Saturday, Klug had the 16th-fastest time in morning qualifying, with 16 racers advancing. He upset No. 1-seeded Andreas Prommegger of Austria in the round of 16. Klug’s U.S. teammate Tyler Jewell qualified seventh but had the misfortune of drawing Anderson in the round of 16.
There will be, suffice it to say, a lot of celebrating on Anderson’s blueberry farm in Quebec. Anderson is, indeed, a blueberry farmer and had contemplated retirement.
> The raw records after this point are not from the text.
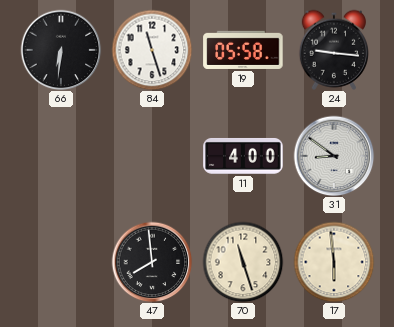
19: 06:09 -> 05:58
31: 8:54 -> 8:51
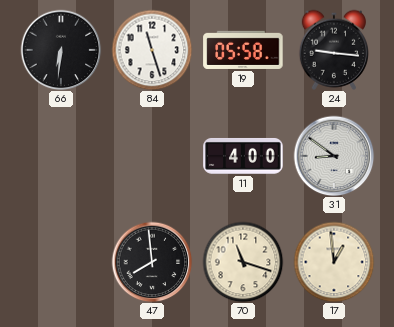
70: 11:27 -> 11:18
17: 5:59 -> 12:59
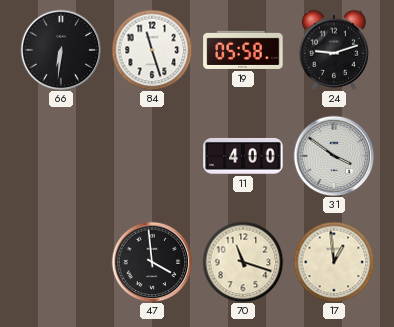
24: 9:16 -> 9:12
31: 8:51 -> 3:51
47: 7:59 -> 3:59
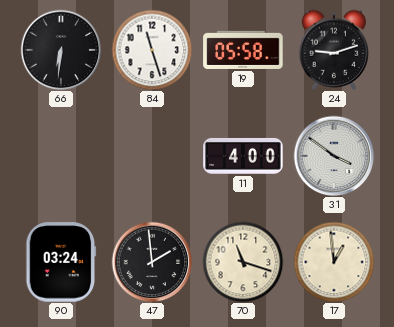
90: none -> 03:24
47: 3:59 -> 1:59
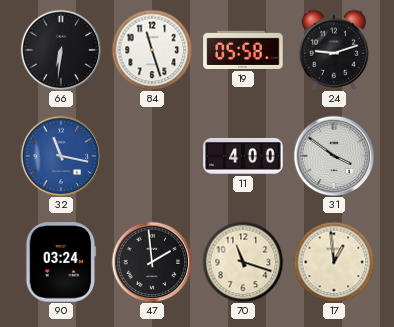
32: none -> 11:17
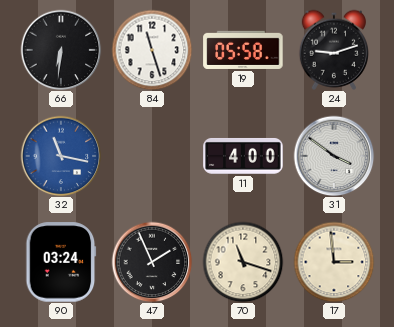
47: 1:59 -> 1:56
17: 12:59 -> 2:59
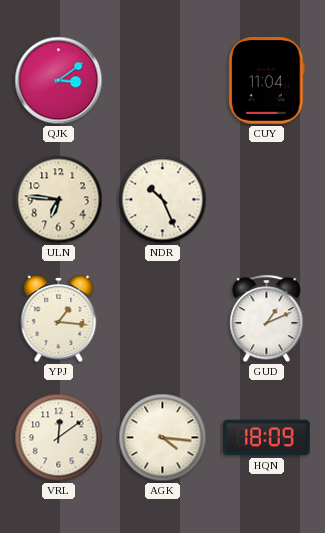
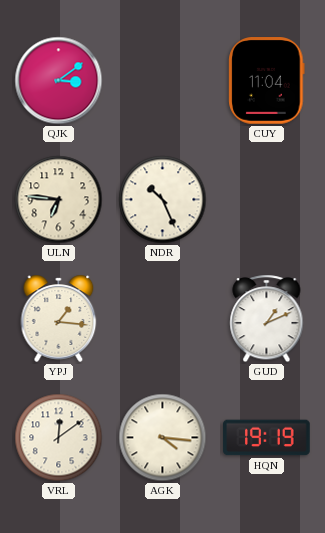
HQN: 18:09 -> 19:19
But he simply couldn’t miss the Olympics in his own country.
Anderson, on Canada’s CTV, said he didn’t know what to say immediately after his victory, looking stunned at winning his first medal in three Olympics.
“I had so much to make up -- in these conditions, it’s virtually impossible,” Anderson said, adding that there was a problem with a starting gate. “True athletes thrive on adversity, so I tried to be a true athlete.”
Adversity, thy name is Cypress Mountain.
Karl used a descriptive and unprintable term to describe the conditions. The women competed in rain and slush Friday. Saturday, the men had to deal with fog on top of it all, and a couple of snowboarders mentioned that there were technical problems at the start.
“You’re swimming all day -- you can’t see anything,” Anderson said. “You have to rise above that.”
Call it swimming with the snowboarders.